Sebagaimana telah disebutkan, pembaharuan dalam Islam timbul di periode sejarah Islam yang disebut modern, dan mempunyai tujuan untuk membawa umat Islam kepada kemajuan. Sebelum masuk ke dalam pokok masalah, diuraikan dahulu sejarah Islam secara ringkas, bukan hanya untuk mengetahui waktu mulainya periode itu, tetapi juga untuk melihat maju-mundurnya umat Islam yang terjadi dalam sejarah beserta tokoh-tokoh, dan pola pikirnya.
2.1 MASA KERUNTUHAN
elah lama kemurnian Islam tercemar oleh bidaah dan khurafat, oleh kebekuan dan kejumudan umatnya.
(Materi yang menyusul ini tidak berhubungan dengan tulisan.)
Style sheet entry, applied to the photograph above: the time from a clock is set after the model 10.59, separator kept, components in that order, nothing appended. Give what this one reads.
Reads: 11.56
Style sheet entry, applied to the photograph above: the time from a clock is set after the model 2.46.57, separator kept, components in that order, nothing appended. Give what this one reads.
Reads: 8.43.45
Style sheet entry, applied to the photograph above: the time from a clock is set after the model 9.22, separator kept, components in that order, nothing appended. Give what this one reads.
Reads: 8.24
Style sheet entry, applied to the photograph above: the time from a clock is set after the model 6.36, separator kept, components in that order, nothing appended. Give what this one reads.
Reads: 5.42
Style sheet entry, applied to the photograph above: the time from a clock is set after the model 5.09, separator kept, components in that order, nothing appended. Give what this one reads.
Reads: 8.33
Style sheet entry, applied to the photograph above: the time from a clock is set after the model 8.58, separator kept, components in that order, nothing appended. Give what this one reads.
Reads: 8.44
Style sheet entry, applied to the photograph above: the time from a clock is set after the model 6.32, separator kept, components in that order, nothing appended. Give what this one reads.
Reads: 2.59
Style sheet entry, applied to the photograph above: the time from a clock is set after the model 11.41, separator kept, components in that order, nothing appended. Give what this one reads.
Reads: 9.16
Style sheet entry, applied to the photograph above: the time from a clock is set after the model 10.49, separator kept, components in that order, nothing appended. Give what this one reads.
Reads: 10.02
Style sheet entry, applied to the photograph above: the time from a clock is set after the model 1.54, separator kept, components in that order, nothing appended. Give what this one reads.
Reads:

Sejak kehancuran kuasa politik umat Islam di kawasan Lautan Mediteranean, tamadun Islam juga turut hancur. Pemikirannya juga turut tenggelam bersama ketenggelaman tamadunnya.
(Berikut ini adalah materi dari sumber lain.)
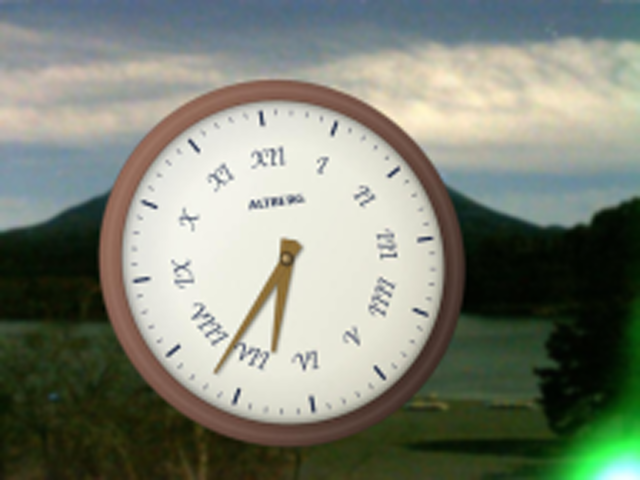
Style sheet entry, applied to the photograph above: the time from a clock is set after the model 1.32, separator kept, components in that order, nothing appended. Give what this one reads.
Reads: 6.37
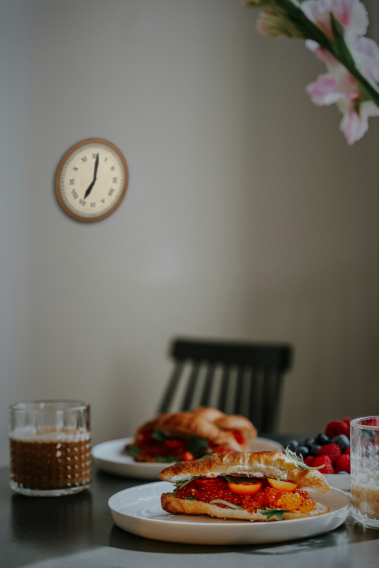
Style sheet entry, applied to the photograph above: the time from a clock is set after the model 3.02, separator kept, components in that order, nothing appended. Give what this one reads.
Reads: 7.01
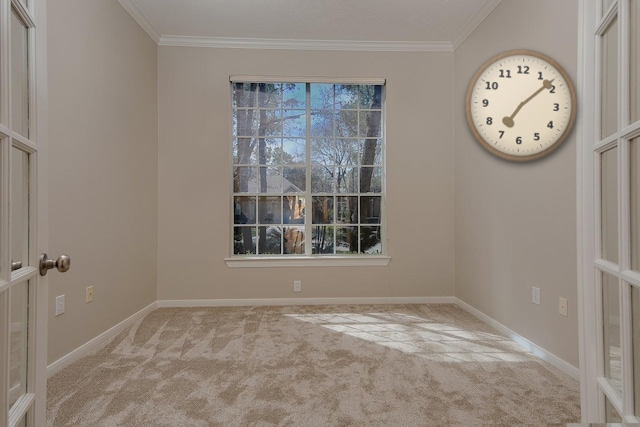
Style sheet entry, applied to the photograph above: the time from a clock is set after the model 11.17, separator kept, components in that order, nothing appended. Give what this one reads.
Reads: 7.08
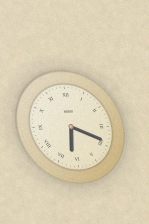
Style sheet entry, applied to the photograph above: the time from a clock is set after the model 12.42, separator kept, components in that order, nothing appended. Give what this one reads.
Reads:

Pada masa kurun kegelapan ini, Al-Qur’an danAs-Sunnah, dua buah panduan peninggalan Rasulullah s.a.w. seperti yang dikatakan oleh Rasul yang utama itu, selama kedua-dua panduan itu dituruti oleh umat Islam, mereka tidak akan tersesat jalan, tidak lagi diikuti dengan saksama, tetapi masih lagi dibaca dan dinyanyikan.
Serentak dengan keruntuhan umat Islam ini, kuasa baru yang berasal dari Eropah muncul. Kuasa ini terdiri daripada manusia yang tamak akan harta dan kebesaran. Dengan peralatan sains yang diberikan oleh Islam kepada mereka, mereka merampas negeri-negeri Islam satu persatu, menghisap kekayaannya dan memiskinkan penduduk negeri yang mereka jajahi. Untuk mengamankan penjajahan ini, maka roh Islam mesti dihancurkan atau diselewengkan sehingga sumber kekuatan umat Islam selama ini tidak mampu lagi memberikan kekuatan dan wibawa kepada penganutnya. Untuk menjalankan maksud jahat ini mereka menjauhkan umat Islam itu daripada roh dan jiwa Islam yang sebenarnya, kepada orang Islam mereka memberikan kulit-kulit Islam yang tiada erti dan tidak bermakna. Umat Islam diyakinkan bahawa mereka mestilah menjadi makhluk yang lemah di dunia agar di akhirat mereka mendapat kekuatan. Mereka mestilah miskin dan menderita di dunia, agar mereka kelak di akhirat menjadi manusia kaya dan penuh dengan kenikmatan. Biarkan orang kafir itu menghabiskan harta kekayaan negeri kamu, kerana mereka itu kelak menjadi manusia yang menderita di dalam neraka. Dengan alat yang seperti itu mereka berleluasa menjajah negeri-negeri Islam yang memang sudah ditakdirkan Allah menjadi negeri-negeri yang penuh dengan bahan-bahan yang dapat memberi kenikmatan hidup kepada manusia.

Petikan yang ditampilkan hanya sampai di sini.